In 2001 the early Kabila administration promised to investigate mining contracts that the DRC had entered into since the 1990s, during which time foreign companies took advantage of the country's difficult situation and engaged in what amounted to asset-stripping of Congolese state-owned mining companies. In 2002 and 2003 the Kabila administration prepared the DRC's mining code. The World Bank contributed to its creation, and it was intended to induce foreign companies to assist the Congolese government. The result was a code that allowed them to pay very low taxes and contribute relatively little to the national budget. Kabila appointed a commission headed by Christophe Lutundula to investigate the most unequal mining contracts. However, it was not until March 2018 that Kabila signed into law a replacement for the 2002 mining code, which drastically increased taxes on certain minerals, despite lobbying efforts by executives from companies such as Glencore and China Molybdenum. Kabila ended the DRC's cooperation with the IMF in 2012, after it made public disclosures of mining contracts a requirement for financial assistance.

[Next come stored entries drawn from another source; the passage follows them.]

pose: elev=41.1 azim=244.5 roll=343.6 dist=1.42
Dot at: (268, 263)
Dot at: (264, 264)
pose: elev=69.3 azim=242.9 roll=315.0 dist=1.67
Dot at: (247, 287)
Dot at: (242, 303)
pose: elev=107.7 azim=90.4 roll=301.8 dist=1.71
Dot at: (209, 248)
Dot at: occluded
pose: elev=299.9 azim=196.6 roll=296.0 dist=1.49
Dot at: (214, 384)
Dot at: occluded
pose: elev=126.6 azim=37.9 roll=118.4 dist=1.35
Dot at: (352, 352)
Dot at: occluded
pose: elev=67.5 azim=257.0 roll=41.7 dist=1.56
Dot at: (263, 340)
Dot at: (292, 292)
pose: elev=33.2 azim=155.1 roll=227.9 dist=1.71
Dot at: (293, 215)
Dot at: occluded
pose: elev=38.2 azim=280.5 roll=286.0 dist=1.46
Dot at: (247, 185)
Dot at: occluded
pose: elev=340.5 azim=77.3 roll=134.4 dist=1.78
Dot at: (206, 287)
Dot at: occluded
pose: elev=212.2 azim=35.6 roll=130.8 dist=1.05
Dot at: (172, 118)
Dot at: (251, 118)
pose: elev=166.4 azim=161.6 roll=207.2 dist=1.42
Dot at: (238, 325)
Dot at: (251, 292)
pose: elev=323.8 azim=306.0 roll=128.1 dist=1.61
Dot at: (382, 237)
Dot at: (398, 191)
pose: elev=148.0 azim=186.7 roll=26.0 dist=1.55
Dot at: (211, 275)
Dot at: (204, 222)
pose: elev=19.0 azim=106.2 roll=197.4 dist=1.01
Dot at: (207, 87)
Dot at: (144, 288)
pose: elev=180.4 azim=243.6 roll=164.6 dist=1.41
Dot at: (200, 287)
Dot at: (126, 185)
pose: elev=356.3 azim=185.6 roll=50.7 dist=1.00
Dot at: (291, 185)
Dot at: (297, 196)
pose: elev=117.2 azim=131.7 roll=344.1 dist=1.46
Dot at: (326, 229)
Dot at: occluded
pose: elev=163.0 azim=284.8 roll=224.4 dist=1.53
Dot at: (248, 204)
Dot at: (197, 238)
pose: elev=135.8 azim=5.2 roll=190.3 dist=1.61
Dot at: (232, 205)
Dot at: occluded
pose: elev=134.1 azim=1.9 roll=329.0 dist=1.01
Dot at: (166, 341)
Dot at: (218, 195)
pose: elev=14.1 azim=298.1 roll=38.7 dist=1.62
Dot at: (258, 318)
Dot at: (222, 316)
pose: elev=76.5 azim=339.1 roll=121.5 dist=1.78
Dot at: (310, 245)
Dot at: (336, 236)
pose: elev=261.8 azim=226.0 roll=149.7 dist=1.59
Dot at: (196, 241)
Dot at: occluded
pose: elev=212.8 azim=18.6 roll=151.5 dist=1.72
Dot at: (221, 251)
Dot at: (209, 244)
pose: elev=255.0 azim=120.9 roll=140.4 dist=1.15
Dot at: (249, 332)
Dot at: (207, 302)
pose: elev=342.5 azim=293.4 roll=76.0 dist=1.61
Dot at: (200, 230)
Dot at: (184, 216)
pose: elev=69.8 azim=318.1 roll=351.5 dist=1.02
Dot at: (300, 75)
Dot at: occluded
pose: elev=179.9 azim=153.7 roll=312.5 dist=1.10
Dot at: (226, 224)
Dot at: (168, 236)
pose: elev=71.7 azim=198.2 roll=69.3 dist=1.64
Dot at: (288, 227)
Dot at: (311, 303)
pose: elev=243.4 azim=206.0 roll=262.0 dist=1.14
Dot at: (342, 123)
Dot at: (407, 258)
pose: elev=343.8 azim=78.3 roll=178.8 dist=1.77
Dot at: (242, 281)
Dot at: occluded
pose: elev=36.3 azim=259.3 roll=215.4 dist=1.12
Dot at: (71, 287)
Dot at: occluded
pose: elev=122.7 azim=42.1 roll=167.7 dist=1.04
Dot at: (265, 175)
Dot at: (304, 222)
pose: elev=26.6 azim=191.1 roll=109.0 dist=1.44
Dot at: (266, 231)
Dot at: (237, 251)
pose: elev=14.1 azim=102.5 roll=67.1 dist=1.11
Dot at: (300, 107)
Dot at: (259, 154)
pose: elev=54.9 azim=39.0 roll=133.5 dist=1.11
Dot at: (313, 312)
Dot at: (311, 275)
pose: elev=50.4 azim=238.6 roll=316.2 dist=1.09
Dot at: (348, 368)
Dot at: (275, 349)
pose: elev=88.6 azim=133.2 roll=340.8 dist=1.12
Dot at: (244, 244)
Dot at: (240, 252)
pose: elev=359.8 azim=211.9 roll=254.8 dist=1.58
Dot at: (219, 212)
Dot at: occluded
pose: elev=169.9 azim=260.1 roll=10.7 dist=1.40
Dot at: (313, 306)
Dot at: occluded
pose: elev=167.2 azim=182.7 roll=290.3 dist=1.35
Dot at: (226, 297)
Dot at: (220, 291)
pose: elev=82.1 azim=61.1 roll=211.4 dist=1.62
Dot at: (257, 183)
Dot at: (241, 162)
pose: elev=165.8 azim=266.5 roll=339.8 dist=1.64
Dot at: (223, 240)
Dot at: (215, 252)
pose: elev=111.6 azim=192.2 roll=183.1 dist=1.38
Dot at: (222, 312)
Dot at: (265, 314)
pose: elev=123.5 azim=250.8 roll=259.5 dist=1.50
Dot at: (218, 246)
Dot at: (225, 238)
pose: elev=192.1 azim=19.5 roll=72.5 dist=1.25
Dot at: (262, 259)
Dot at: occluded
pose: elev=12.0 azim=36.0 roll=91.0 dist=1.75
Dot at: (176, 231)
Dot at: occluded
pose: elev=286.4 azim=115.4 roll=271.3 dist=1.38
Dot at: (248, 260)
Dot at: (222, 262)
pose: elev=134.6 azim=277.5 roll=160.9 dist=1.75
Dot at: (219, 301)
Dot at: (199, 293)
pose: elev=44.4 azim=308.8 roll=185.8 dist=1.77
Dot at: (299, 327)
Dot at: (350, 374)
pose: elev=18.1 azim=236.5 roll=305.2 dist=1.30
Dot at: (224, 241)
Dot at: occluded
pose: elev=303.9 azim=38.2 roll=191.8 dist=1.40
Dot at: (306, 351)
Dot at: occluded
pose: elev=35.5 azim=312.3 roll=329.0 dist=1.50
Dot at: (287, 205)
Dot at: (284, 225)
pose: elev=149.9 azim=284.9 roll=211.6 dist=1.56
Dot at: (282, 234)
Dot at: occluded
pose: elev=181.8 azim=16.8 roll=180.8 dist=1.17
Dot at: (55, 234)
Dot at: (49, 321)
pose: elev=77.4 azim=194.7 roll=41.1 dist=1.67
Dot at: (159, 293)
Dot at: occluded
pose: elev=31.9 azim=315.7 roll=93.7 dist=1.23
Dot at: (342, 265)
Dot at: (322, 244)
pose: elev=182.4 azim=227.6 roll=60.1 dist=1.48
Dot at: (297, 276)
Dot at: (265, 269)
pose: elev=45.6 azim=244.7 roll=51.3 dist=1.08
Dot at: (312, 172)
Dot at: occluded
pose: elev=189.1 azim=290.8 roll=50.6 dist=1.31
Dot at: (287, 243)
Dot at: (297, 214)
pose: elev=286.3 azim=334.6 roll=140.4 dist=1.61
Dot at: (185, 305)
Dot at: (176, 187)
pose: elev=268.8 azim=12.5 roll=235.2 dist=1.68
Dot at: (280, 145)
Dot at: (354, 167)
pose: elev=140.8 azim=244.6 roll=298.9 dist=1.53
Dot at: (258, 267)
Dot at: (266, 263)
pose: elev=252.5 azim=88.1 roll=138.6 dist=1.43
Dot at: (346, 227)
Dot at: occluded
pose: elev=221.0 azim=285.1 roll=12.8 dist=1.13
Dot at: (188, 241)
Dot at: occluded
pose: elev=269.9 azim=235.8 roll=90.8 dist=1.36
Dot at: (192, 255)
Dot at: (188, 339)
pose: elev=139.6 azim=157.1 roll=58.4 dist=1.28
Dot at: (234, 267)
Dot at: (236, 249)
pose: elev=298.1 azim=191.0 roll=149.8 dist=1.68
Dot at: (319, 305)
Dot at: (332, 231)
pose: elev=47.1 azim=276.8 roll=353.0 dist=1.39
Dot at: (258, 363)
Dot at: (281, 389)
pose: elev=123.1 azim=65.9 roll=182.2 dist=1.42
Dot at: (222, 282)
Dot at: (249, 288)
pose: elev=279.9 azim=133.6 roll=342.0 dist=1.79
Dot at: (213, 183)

Between the early 2000s and 2012, there was a rapid increase in employment in small-scale agriculture and informal jobs, and income levels improved for the poor, though formal employment represented a small portion of the work force, and opportunities for skilled workers were rare. Primary school enrollment increased and some health indicators improved significantly. The wages of civil servants and other state expenses were the largest share of public spending. The government provided almost no social services, though it had public-private partnerships with religious and non-governmental organizations for delivering education and healthcare. Healthcare and infrastructure is still funded by foreign loans and grants. Before 2008, most infrastructure construction was undertaken by development partners, until the DRC entered an agreement with China. The Kabila administration eventually abandoned his "Five Construction Sites" slogan because of how little progress had been made in those fields.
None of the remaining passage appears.